Extracted data entries:
=-=-=

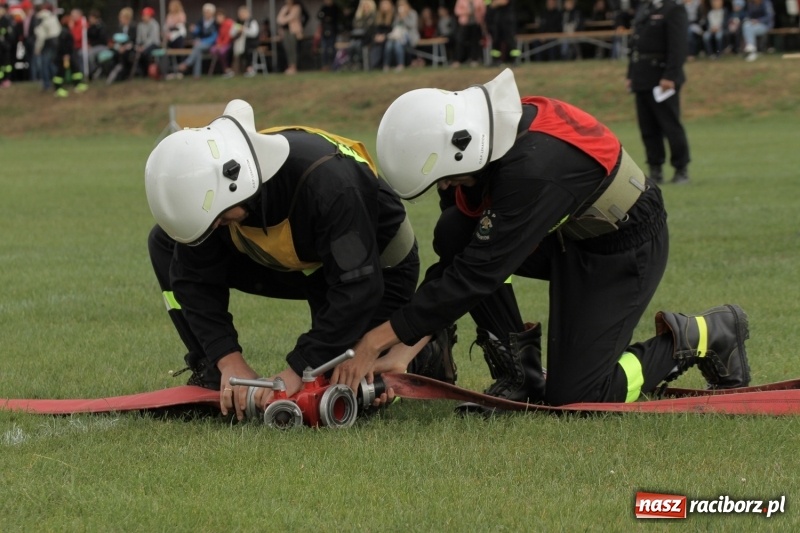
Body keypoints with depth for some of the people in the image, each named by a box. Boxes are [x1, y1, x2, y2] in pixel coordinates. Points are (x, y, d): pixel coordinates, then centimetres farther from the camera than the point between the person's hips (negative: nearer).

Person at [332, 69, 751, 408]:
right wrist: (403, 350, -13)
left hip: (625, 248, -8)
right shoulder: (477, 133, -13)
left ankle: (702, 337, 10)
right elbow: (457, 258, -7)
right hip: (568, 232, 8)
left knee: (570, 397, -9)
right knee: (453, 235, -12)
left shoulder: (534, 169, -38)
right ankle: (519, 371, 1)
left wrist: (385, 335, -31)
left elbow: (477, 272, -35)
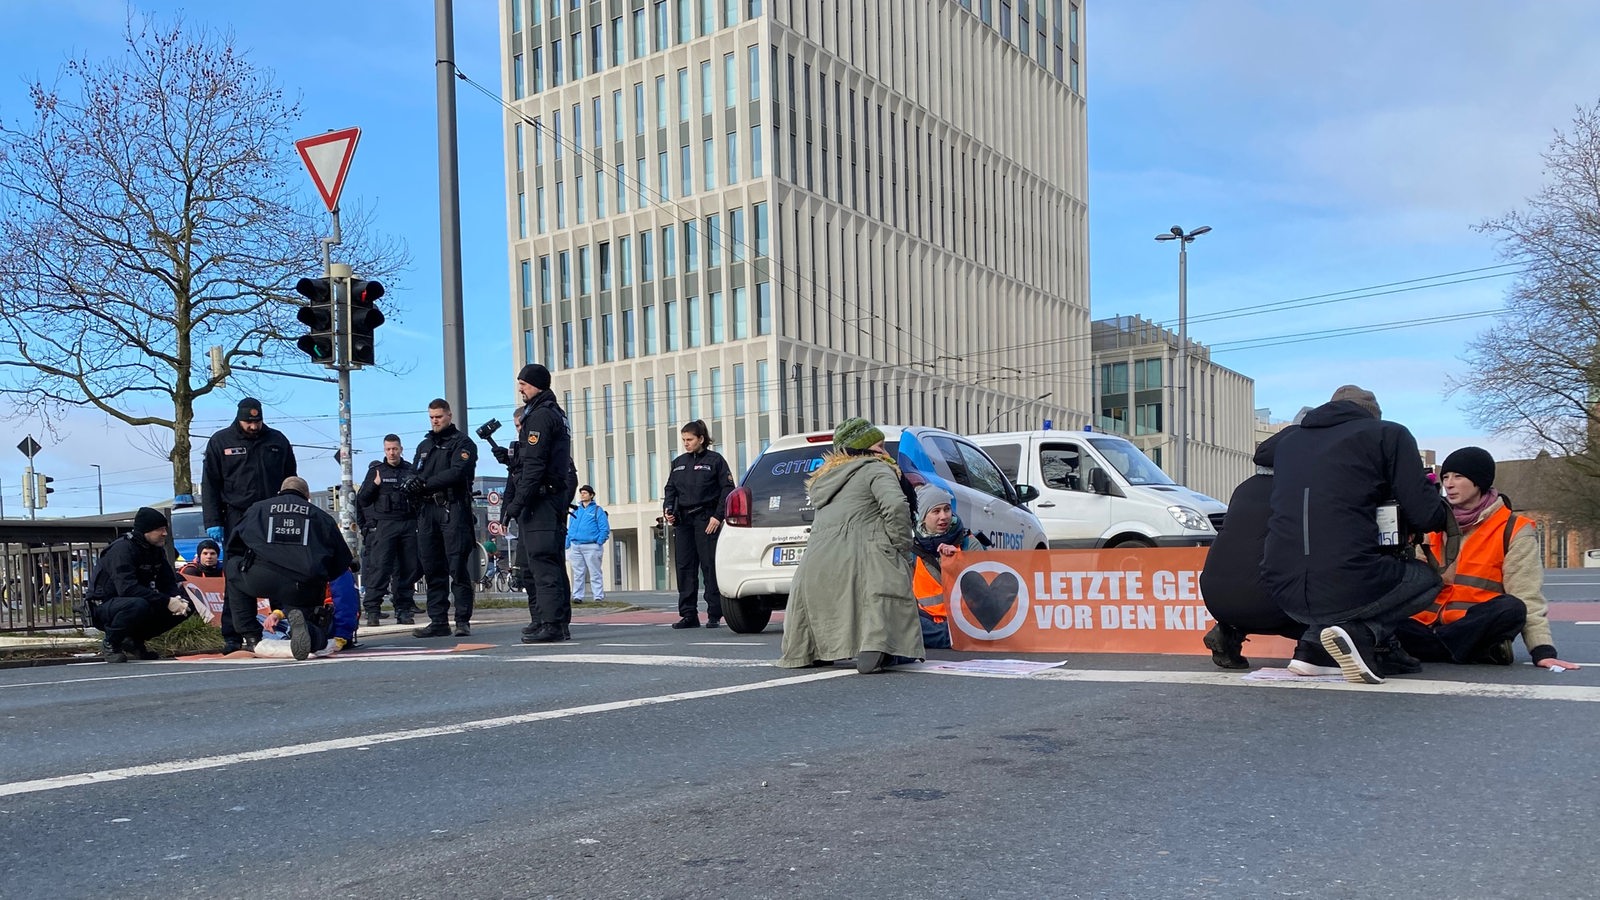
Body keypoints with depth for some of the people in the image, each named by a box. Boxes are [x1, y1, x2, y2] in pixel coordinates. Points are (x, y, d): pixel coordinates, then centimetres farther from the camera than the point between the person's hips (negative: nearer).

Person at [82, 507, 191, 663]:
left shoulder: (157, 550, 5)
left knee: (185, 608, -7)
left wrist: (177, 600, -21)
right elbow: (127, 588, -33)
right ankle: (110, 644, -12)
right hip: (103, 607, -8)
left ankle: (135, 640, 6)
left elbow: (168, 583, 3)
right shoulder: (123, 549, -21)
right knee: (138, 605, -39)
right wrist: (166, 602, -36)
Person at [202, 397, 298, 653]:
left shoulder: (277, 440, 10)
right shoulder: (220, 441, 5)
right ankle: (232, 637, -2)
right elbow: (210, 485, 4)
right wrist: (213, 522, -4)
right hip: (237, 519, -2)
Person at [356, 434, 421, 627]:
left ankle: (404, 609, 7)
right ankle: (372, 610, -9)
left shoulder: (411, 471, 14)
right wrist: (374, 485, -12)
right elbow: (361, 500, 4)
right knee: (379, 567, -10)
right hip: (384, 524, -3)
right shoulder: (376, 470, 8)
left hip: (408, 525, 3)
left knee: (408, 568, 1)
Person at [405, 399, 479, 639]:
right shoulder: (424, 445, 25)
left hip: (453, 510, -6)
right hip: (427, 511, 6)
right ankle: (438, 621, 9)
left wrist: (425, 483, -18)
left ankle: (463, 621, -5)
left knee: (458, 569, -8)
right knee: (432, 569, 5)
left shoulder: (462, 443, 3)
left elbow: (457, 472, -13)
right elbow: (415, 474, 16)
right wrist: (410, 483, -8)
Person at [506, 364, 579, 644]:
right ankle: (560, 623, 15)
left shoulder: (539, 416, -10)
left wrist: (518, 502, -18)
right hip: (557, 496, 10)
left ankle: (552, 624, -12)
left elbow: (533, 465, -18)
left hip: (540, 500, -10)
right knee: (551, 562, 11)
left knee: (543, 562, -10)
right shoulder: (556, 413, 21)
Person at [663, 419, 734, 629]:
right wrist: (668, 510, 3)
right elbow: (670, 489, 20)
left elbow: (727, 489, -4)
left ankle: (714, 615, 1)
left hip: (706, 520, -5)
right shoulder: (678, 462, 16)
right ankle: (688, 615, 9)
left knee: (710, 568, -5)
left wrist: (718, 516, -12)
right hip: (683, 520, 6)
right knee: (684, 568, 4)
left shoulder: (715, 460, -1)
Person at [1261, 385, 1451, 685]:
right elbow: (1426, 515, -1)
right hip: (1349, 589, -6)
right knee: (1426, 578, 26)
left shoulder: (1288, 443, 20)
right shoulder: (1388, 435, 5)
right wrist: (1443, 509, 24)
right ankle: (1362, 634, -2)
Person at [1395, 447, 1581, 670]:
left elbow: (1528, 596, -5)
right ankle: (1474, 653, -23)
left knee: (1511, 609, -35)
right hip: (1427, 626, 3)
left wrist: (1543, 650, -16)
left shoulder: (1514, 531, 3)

=-=-=

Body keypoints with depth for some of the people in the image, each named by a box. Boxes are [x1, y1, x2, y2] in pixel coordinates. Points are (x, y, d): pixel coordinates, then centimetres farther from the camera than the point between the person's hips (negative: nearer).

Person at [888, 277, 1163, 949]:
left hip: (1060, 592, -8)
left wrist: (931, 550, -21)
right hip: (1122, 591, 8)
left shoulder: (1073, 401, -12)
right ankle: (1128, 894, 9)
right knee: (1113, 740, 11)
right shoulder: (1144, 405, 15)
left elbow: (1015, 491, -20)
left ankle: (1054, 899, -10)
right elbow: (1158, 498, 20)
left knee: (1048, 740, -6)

=-=-=

PROBLEM DESCRIPTION:
Retype exactly the lines above, from the one with "right hip: (1122, 591, 8)" through the one with "left knee: (1048, 740, -6)", inclusive.

TASK SOLUTION:
right hip: (1122, 591, 8)
left shoulder: (1073, 401, -12)
right ankle: (1128, 894, 9)
right knee: (1113, 740, 11)
right shoulder: (1144, 405, 15)
left elbow: (1015, 491, -20)
left ankle: (1054, 899, -10)
right elbow: (1158, 498, 20)
left knee: (1048, 740, -6)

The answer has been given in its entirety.